While the Harvard School of Engineering and Applied Sciences has almost doubled in undergraduate enrollment since 2008, the rapidly growing school has nevertheless maintained a firm commitment to intimate, faculty-led advising.
The growth that has defined the School of Engineering and Applied Sciences since its creation in 2007 has inspired new concentrations, expanded infrastructure, and changed pedagogical styles. As the department has grown from 299 undergraduate concentrators in 2008 to 578 in 2012, the increased number of concentrators has posed concerns regarding the extent to which SEAS can maintain a sustainable advising framework. But SEAS remains boldly confident that it can handle its popularity.
“More concentrators are certainly welcome,” computer science professor and former Dean of the College Harry R. Lewis ’68 says. “We’re going to work to maintain the strength of our advising.”
CATERING TO THE INDIVIDUAL
Over the years, engineering concentrators have stressed the value of personal advising experiences including one-on-one interactions with professors, tours of labs, and research opportunities. At SEAS, many of these perks have traditionally been facilitated by the smaller size of the school’s concentrations.
“The small size is a great advantage,” says biomedical engineering concentrator Jermaine B. Heath ’14. “The ability to engage with the faculty on a personal level...motivates students to think critically about concepts presented in class.”
Carolina I. Ragolta ’13 says she chose Harvard over other schools with bigger engineering programs specifically because of SEAS’ more intimate size.
“I immediately felt a sense of community that was not present at colleges with much larger engineering departments, or even in other larger concentrations here at Harvard,” she says.
Students say that this size, even as the school grows, helps them as they focus in very specialized areas within the broader framework of their concentrations. They still remark on the highly personalized guidance they receive in those areas.
Maura D. Church ’14, an applied mathematics concentrator focusing in music, says that sitting down with applied mathematics advisers who were familiar with course offerings at Harvard and the Massachusetts Institute of Technology was crucial in establishing her plan of study.

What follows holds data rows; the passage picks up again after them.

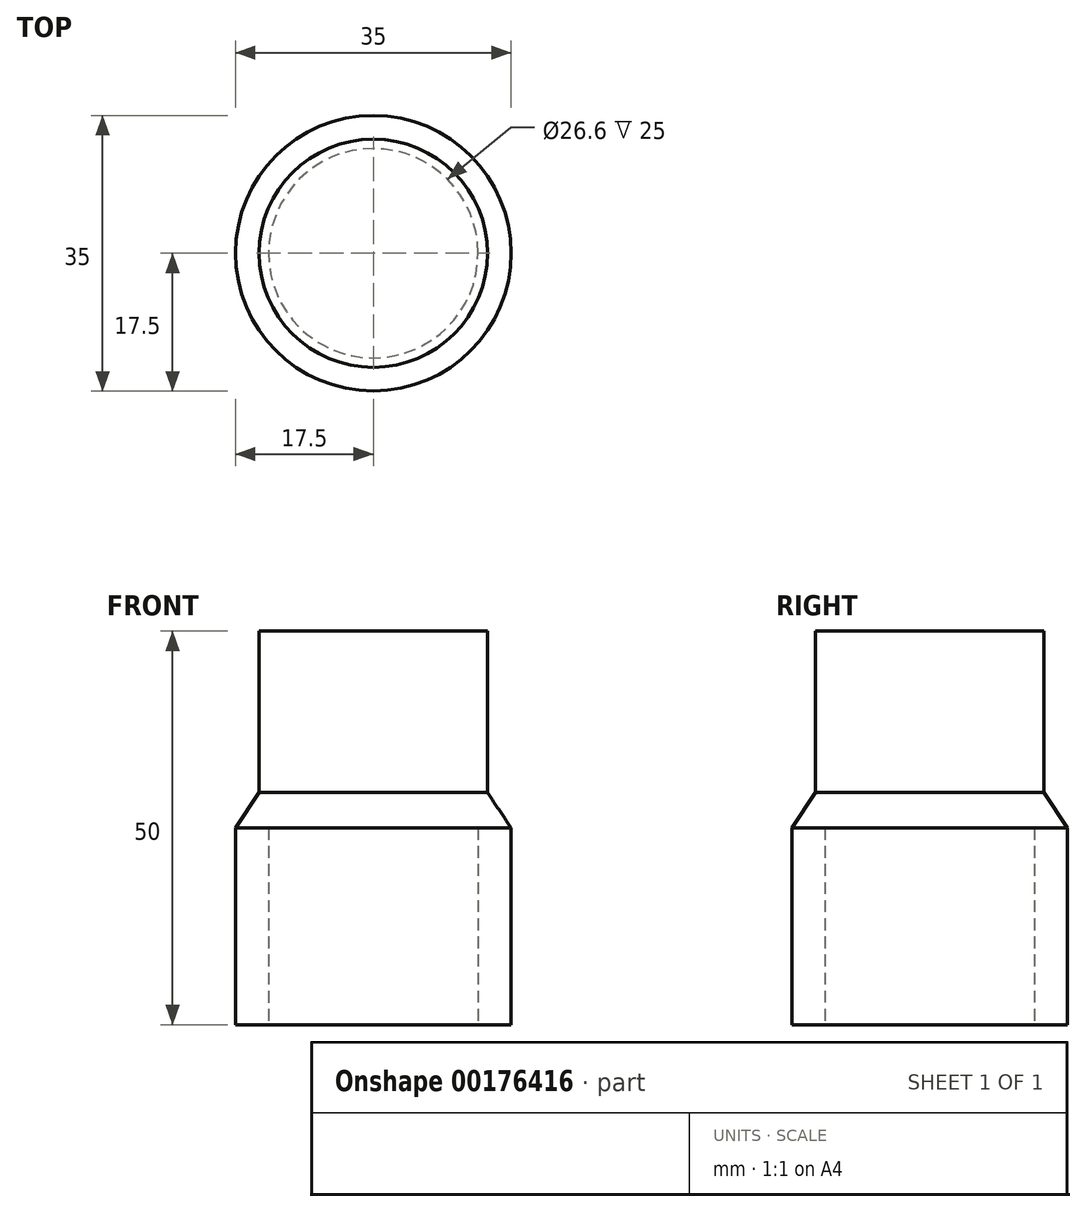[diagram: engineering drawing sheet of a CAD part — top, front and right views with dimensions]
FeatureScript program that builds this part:
annotation { "Feature Type Name" : "Feature", "Feature Type Description" : "" }
export const myFeature = defineFeature(function(context is Context, id is Id, definition is map)
    precondition{}
    {
        {
            var Q0;
            Q0=qCreatedBy(makeId("Top.planeOp"),FACE);
            var sketch = newSketch(context, id + "F0", { "sketchPlane" : qUnion([Q0])});
            skCircle(sketch, "E0", {"center": v(0, 0) * mm, "radius": 17.5 * mm});
            skSolve(sketch);
        }
        {
            var Q0;
            Q0=makeQuery(id+"F0.imprint","IMPRINT",FACE,{"disambiguationData":[TD([[makeQuery(id+"F0.imprint","IMPRINT",EDGE,{"derivedFrom":sQuery(id+"F0.wireOp",EDGE,"E0")}),1.0]])]});
            extrude(context, id + "F1", {"entities" : qUnion([Q0]), "depth" : 25 * mm});
        }
        {
            var Q0;
            Q0=makeQuery(id+"F1.opExtrude","CAP_FACE",FACE,{"disambiguationData":[OSD([sQuery(id+"F0.wireOp",EDGE,"E0")])],"isStart":false});
            cPlane(context, id + "F2", {"entities" : qUnion([Q0]), "cplaneType" : CPlaneType.OFFSET, "offset" : 4.5 * mm, "width" : 150 * mm, "height" : 150 * mm});
        }
        {
            var Q0;
            Q0=qCreatedBy(id+"F2.planeOp",FACE);
            var sketch = newSketch(context, id + "F3", { "sketchPlane" : qUnion([Q0])});
            skCircle(sketch, "E1", {"center": v(0, 0) * mm, "radius": 14.5 * mm});
            skSolve(sketch);
        }
        {
            var Q0;
            Q0 = qSketchRegion(id + "F3", true);
            extrude(context, id + "F4", {"entities" : qUnion([Q0]), "depth" : 20.5 * mm});
        }
        {
            var Q0;
            Q0=makeQuery(id+"F1.opExtrude","CAP_FACE",FACE,{"disambiguationData":[OSD([sQuery(id+"F0.wireOp",EDGE,"E0")])],"isStart":false});
            var Q1;
            Q1=makeQuery(id+"F4.opExtrude","CAP_FACE",FACE,{"disambiguationData":[OSD([sQuery(id+"F3.wireOp",EDGE,"E1")])],"isStart":true});
            loft(context, id + "F5", {"sheetProfilesArray" : [{ "sheetProfileEntities" : qUnion([Q0]) }, { "sheetProfileEntities" : qUnion([Q1]) }]});
        }
        {
            var Q0;
            Q0=makeQuery(id+"F4.opExtrude","CAP_FACE",FACE,{"disambiguationData":[OSD([sQuery(id+"F3.wireOp",EDGE,"E1")])],"isStart":false});
            var sketch = newSketch(context, id + "F6", { "sketchPlane" : qUnion([Q0])});
            skPoint(sketch, "E2", {"position": v(0, 0) * mm});
            skSolve(sketch);
        }
        {
            var Q0;
            Q0=sQuery(id+"F6.wireOp",VERTEX,"E2");
            var Q1;
            Q1=makeQuery(id+"F1.opExtrude","SWEPT_BODY",BODY,{"disambiguationData":[OSD([sQuery(id+"F0.wireOp",EDGE,"E0")])]});
            hole(context, id + "F7", {"style" : HoleStyle.SIMPLE, "endStyle" : HoleEndStyle.THROUGH, "holeDiameter" : 25 * mm, "locations" : qUnion([Q0]), "scope" : qUnion([Q1]), "isTappedThrough" : true});
        }
        {
            var Q0;
            Q0=makeQuery(id+"F1.opExtrude","CAP_FACE",FACE,{"disambiguationData":[OSD([sQuery(id+"F0.wireOp",EDGE,"E0")])],"isStart":true});
            var sketch = newSketch(context, id + "F8", { "sketchPlane" : qUnion([Q0])});
            skPoint(sketch, "E3", {"position": v(0, 0) * mm});
            skSolve(sketch);
        }
        {
            var Q0;
            Q0=sQuery(id+"F8.wireOp",VERTEX,"E3");
            var Q1;
            Q1=makeQuery(id+"F1.opExtrude","SWEPT_BODY",BODY,{"disambiguationData":[OSD([sQuery(id+"F0.wireOp",EDGE,"E0")])]});
            hole(context, id + "F9", {"style" : HoleStyle.SIMPLE, "endStyle" : HoleEndStyle.BLIND, "holeDiameter" : 26.6 * mm, "holeDepth" : 25 * mm, "locations" : qUnion([Q0]), "scope" : qUnion([Q1])});
        }
    });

“Not only must advisers have a good sense of the applied mathematics discipline, but they must also be very familiar with offerings in other disciplines to help students figure out exactly what they want to do with their concentrations,” Church says.
Every undergraduate receives a faculty adviser. Moreover, because of the attention that a number of SEAS professors have focused on student design within their courses, the department has reinforced the advising structure within courses as well—a microcosm of the concentration guidance system. In classes such as Engineering Sciences 50: “Introduction to Electrical Engineering” and Engineering Sciences 227: “Medical Device Design,” for instance, students have looked to professors and outside specialists for help on their own research projects.
“They made sure that there were always experts there in whatever area you were interested in pursuing,” says Kayla M. Shelton ’13, who took ES50 this semester. “You’re never all by yourself.”
ADAPTIVE FACULTY
Many concentrations have introduced social initiatives to strengthen the sense of community amongst students. Applied mathematics, for example, holds weekly thesis meeting sessions, presents weekly cake social hours, and is discussing the possibility of creating smaller community structures based on student application area.